REQUIRED WORK →
How many lines in the listing below contain the word "competitive"? Reply with the number alone.

Start of RECORDS FOR PROCESSING

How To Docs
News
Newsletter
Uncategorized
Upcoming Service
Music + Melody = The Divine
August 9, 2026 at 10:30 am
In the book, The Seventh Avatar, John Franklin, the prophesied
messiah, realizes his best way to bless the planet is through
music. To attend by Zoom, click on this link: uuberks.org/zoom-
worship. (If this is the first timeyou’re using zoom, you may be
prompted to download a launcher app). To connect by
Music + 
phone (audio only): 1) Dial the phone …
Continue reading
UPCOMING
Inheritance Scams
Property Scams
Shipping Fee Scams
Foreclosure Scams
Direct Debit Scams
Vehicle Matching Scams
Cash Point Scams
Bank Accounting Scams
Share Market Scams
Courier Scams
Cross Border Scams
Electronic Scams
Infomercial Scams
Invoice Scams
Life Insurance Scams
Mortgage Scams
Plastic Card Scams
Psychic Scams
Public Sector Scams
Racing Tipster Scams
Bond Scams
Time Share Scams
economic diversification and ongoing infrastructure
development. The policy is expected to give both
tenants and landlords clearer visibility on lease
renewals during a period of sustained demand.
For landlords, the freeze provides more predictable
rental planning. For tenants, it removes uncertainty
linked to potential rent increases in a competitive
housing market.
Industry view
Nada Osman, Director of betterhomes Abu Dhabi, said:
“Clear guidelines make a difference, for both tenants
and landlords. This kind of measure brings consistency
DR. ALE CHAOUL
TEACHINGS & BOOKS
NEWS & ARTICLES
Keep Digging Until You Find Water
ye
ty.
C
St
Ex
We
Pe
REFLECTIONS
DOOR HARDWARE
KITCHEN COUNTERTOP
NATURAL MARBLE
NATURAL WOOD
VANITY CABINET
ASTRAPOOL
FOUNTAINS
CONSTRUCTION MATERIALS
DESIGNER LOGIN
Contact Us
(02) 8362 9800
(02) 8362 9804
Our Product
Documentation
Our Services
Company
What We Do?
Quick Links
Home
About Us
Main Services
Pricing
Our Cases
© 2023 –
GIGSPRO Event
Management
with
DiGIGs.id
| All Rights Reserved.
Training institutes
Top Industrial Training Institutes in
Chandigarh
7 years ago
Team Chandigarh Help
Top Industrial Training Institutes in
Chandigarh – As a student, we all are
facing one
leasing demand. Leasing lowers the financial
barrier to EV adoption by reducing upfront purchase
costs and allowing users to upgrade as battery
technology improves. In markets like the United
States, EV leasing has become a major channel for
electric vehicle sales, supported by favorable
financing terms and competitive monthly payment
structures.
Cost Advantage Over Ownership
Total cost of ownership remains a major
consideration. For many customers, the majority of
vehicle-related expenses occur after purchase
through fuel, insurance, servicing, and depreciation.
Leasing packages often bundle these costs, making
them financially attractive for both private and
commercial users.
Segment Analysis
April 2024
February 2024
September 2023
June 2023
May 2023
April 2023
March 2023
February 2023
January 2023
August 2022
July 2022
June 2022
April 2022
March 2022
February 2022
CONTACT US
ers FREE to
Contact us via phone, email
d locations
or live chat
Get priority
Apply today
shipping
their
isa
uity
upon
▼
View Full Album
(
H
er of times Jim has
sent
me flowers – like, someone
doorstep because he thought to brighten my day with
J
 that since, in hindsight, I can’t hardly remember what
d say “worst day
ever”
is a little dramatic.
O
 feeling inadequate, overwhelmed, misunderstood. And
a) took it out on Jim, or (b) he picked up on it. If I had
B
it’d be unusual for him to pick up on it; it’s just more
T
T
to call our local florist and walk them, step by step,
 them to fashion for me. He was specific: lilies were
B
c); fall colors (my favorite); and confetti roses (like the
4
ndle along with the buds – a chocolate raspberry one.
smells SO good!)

End of RECORDS FOR PROCESSING

RESPONSE FOR THIS EXERCISE →
2